> **EXERCISE BRIEF**: List each line in the listing below that contains the string "değil", counting only matches whose letter case agrees exactly.

[Transcribed page contents]
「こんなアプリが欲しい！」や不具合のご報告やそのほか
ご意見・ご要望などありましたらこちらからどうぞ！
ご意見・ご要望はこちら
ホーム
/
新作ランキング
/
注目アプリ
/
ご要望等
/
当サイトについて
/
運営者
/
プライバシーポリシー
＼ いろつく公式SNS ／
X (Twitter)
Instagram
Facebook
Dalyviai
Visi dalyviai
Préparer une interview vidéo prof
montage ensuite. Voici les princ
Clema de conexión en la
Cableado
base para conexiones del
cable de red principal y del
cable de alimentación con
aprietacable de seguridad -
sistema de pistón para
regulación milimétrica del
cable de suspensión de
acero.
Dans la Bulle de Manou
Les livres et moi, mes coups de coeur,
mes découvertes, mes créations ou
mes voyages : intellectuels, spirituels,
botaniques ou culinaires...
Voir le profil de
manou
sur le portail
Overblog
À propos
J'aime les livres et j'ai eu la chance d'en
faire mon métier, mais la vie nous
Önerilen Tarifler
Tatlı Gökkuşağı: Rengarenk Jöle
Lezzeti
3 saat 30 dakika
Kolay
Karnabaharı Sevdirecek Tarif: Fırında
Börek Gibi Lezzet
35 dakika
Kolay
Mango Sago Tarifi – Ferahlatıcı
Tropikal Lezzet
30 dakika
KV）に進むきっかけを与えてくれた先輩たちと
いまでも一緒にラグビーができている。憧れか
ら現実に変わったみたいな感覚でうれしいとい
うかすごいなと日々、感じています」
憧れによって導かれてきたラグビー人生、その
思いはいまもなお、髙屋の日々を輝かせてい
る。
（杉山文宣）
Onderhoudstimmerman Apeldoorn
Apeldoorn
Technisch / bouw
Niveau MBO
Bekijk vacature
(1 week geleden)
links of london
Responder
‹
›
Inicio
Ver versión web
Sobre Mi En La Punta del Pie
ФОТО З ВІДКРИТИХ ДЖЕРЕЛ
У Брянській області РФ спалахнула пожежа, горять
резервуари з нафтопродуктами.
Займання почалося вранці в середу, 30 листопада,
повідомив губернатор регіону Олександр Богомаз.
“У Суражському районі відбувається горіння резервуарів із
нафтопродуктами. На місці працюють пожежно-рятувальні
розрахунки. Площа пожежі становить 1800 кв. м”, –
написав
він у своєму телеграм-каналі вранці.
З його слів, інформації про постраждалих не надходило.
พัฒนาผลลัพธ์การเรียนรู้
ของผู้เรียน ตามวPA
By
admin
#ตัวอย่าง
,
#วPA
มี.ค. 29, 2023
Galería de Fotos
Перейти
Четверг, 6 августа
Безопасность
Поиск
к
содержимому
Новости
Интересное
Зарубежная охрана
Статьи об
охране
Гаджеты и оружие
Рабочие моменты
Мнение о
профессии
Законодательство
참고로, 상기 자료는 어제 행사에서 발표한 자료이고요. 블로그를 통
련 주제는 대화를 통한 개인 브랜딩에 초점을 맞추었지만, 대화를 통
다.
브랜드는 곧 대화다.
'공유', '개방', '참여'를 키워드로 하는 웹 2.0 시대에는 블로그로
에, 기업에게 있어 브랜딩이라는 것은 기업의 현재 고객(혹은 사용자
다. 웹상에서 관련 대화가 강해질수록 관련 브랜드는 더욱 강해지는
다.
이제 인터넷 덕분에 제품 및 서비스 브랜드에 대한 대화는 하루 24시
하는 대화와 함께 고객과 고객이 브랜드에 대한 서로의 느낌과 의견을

==

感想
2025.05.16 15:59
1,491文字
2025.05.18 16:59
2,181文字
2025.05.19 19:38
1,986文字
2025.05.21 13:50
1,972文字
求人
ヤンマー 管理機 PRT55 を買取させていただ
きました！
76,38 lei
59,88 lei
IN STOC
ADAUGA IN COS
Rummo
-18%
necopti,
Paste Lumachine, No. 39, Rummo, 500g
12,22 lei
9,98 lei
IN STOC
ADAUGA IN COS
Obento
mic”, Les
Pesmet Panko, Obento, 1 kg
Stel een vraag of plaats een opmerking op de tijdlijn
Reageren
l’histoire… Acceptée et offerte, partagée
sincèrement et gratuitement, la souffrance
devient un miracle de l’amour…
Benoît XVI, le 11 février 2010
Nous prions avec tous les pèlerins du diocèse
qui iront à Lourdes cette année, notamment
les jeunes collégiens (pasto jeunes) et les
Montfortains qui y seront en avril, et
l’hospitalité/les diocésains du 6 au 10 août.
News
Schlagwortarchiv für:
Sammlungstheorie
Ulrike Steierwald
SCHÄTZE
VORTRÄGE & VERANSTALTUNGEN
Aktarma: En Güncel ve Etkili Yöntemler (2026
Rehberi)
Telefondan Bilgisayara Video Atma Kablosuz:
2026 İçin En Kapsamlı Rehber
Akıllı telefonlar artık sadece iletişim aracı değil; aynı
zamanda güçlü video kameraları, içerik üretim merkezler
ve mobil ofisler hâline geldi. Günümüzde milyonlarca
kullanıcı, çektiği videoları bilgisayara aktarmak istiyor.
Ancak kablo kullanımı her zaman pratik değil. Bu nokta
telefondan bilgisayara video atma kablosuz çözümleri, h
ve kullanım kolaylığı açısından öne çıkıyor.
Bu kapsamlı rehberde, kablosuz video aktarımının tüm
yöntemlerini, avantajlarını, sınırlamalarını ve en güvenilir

> **ANSWER TO THIS TASK**:
Akıllı telefonlar artık sadece iletişim aracı değil; aynı
Ancak kablo kullanımı her zaman pratik değil. Bu nokta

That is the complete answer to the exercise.